▸ **Task brief**:
Line by line, print the records exactly as they are, dropping the pictures.

▸ **Provided entries**:

[Start of Attachment]

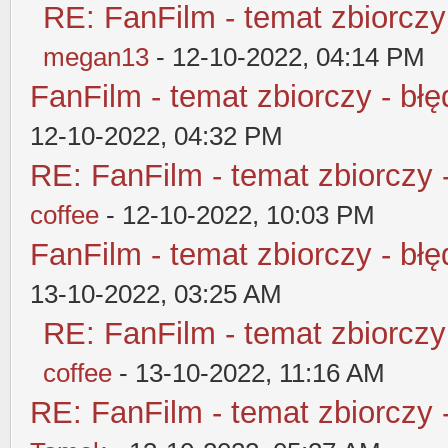
RE: FanFilm - temat zbiorczy
megan13
- 12-10-2022, 04:14 PM
FanFilm - temat zbiorczy - błę
12-10-2022, 04:32 PM
RE: FanFilm - temat zbiorczy 
coffee
- 12-10-2022, 10:03 PM
FanFilm - temat zbiorczy - błę
13-10-2022, 03:25 AM
RE: FanFilm - temat zbiorczy
coffee
- 13-10-2022, 11:16 AM
RE: FanFilm - temat zbiorczy 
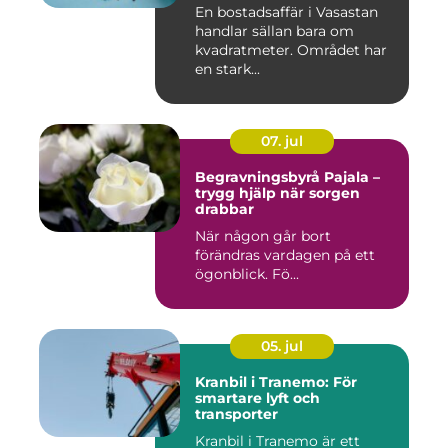
En bostadsaffär i Vasastan
handlar sällan bara om
kvadratmeter. Området har
en stark...
07. jul
Begravningsbyrå Pajala –
trygg hjälp när sorgen
drabbar
När någon går bort
förändras vardagen på ett
ögonblick. Fö...
05. jul
Kranbil i Tranemo: För
smartare lyft och
transporter
Kranbil i Tranemo är ett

[End of Attachment]

▸ **Result of this task**:
RE: FanFilm - temat zbiorczy
megan13
- 12-10-2022, 04:14 PM
FanFilm - temat zbiorczy - błę
12-10-2022, 04:32 PM
RE: FanFilm - temat zbiorczy 
coffee
- 12-10-2022, 10:03 PM
FanFilm - temat zbiorczy - błę
13-10-2022, 03:25 AM
RE: FanFilm - temat zbiorczy
coffee
- 13-10-2022, 11:16 AM
RE: FanFilm - temat zbiorczy 
En bostadsaffär i Vasastan
handlar sällan bara om
kvadratmeter. Området har
en stark...
07. jul
Begravningsbyrå Pajala –
trygg hjälp när sorgen
drabbar
När någon går bort
förändras vardagen på ett
ögonblick. Fö...
05. jul
Kranbil i Tranemo: För
smartare lyft och
transporter
Kranbil i Tranemo är ett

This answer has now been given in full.